Dialogue in the Dark (Dialog im Dunkeln) is the exhibition that will lead you through the world of the blind and give you the opportunity to experience their’s everyday life (or better to say challenge). It will force you to rely on your other senses as your eyesight will be basically useless.

My way to the understanding blindness

When I visited Vienna (Austria) in spring last year, my Viennese friend suggested going to this exhibition. It was the first time I have heard about something like this, so I accepted it without hesitation. As we arrived, we had to wait, together with other visitors, for our turn to enter the exhibition. Before stepping into the dark, the receptionist gave us each a white cane and explained to us how to use it.

Inside, Benny, visually impaired young man, who was our tour guide on this occasion welcomed us.* In the beginning, it was hard for my eyes to adjust to the blackness. I was wondering should I keep them open or not. Still, this discomfort was nothing in comparison to my subsequent inability to orient myself in space. Benny who turned out to be an entertaining and witty young man guided us through several rooms, each representing different everyday life situation. We crossed the bridge, walked around the woods, climbed on the boat, crossed the road…

I must admit that having a white cane wasn’t much of a use for me, so I relied on my hand by touching the walls or fence. Then again, when we had to cross the road at a crossing, orienting by touch was useless as well. Crossing the road was the most difficult part for me. Suddenly I found myself in an open space without any object that I could feel and figure out which way to go. I even got “hit” by a car. The tour ended up in the bar, also wrapped in complete darkness, where the blind bartender served drinks. I didn’t have any, so I am really wondering how did other visitors figure out how to pay?! Or how did bartender know what drink to serve and how much change to give back???

Alternative tours 

Dialogue in the Dark also offers special tours to their visitors. On Fridays and Saturdays, you can experience Dinner in the Dark: half an hour long tour that ends with a 4-course meal and 3 drinks, while on selected Saturdays, early birds can take a Breakfast Tour. If you visit any of these tours with your friends, you could have a competition “Who will eat a dinner without getting dirty?”.

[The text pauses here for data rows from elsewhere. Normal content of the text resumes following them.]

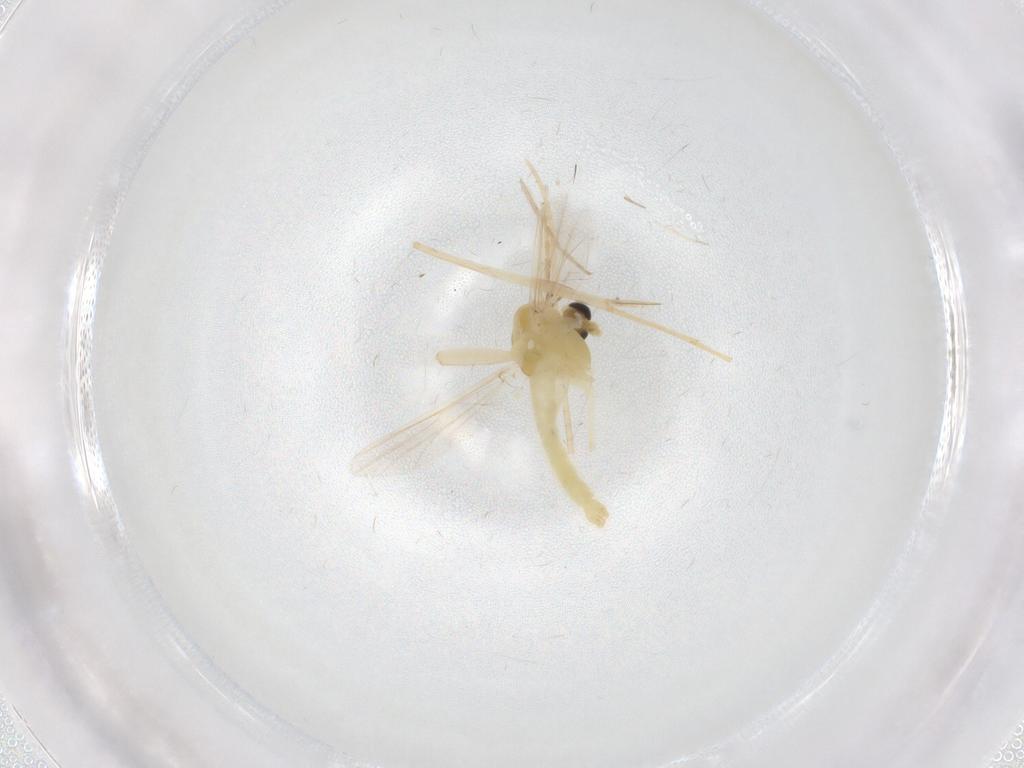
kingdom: Animalia
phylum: Arthropoda
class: Insecta
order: Diptera
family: Chironomidae
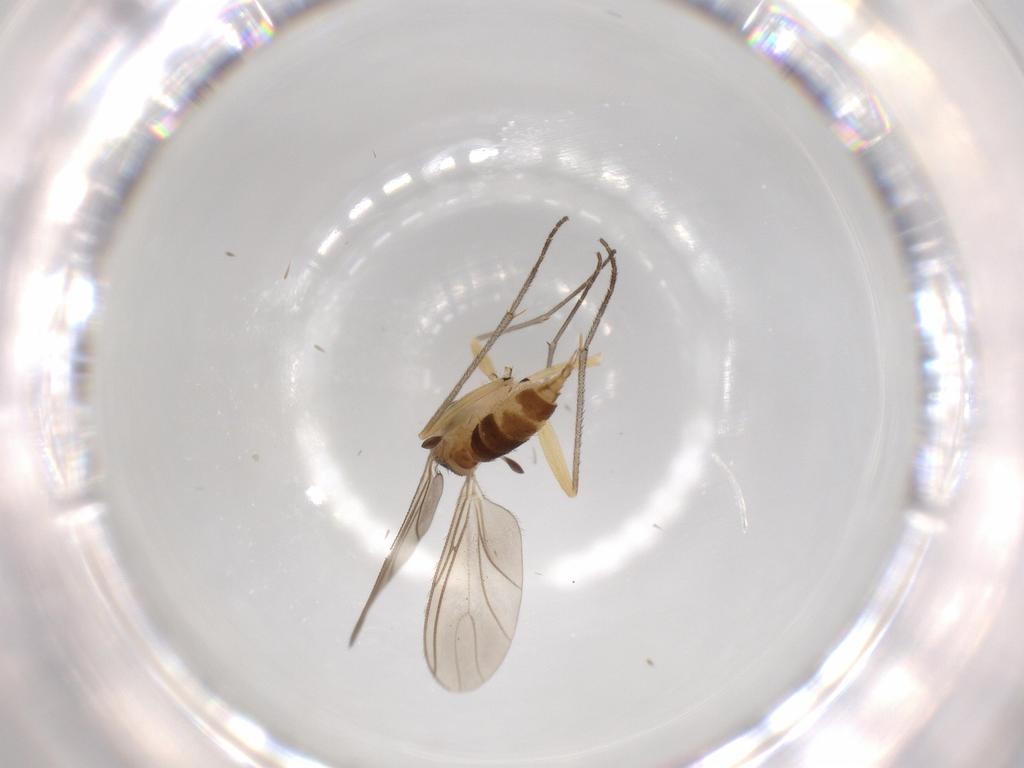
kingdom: Animalia
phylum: Arthropoda
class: Insecta
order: Diptera
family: Sciaridae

During summer school holidays, they offer a tour Blind Traveler. In this tour, your guide will “take” you to a foreign country and show you everyday situations of its blind citizens. This one is definitely on my travel to-do list!

Before visiting:

  • You should make a reservation as only groups of maximum 8 people can go inside exhibition are
  • Each tour lasts 60 minutes.
  • The tour I attended was held in German. However, visitors can also ask for a tour in English or in one of the other nine offered languages.
  • You will have to pay 18.00 euros for this unforgettable experience. Of course, students, seniors and families can count on getting a discount.
  • You can find more information about prices, opening times and special offers on the official website.

Where to find them

 

Next time, when you visit Vienna, I would strongly recommend you to take an hour of your time and visit Dialogue in the Dark. I promise that this experience will change you. It will help you realise how many things in life, not just your eyesight, you are taking for granted.

Title image: © Dialog im Dunkeln, Vienna

*Dialogue in the Dark employs blind or visually impaired persons to work as tour guides.